Delirium, a costly, life-threatening, and potentially preventable condition, is a common complication for older adults following major surgery. Although the basic epidemiology of delirium after ...surgery has been defined, the contribution of delirium to long term outcomes remains uncertain, and novel biomarkers from plasma and neuroimaging have yet to be examined. This program project was designed to contribute to our understanding of the complex multifactorial syndrome of delirium.
Long term prospective cohort study.
Three academic medical centers (2 hospitals and 1 coordinating center).

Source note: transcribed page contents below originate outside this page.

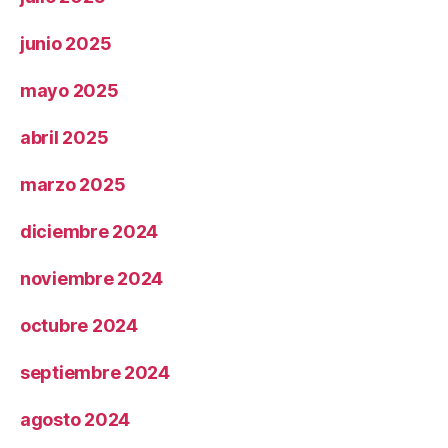
junio 2025
mayo 2025
abril 2025
marzo 2025
diciembre 2024
noviembre 2024
octubre 2024
septiembre 2024
agosto 2024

Patients without recognized dementia (targeted cohort= 550 patients) age 70 and older scheduled to undergo elective major surgery are assessed at baseline before surgery, daily during their hospital stay, and for 18 to 36 months after discharge.
The Successful Aging after Elective Surgery (SAGES) study is an innovative, interdisciplinary study that includes biomarkers, neuroimaging, cognitive reserve markers, and serial neuropsychological testing to examine the contribution of delirium to long term cognitive and functional decline. The primary goal is to examine the contribution of delirium to long term cognitive and functional decline. In addition, novel risk markers for delirium are being examined, including plasma biomarkers (eg, cytokines, proteomics), advanced neuroimaging markers (eg, volumetric, white matter hyperintensity, noncontrast blood flow, and diffusion tensor measures), and cognitive reserve markers (eg, education, occupation, lifetime activities).
Results from this study will contribute to a fuller understanding of the etiology and prognosis of delirium. Ultimately, we hope this project will provide the groundwork for future development of prevention and treatment strategies for delirium, designed to minimize the long term negative impact of delirium in older adults.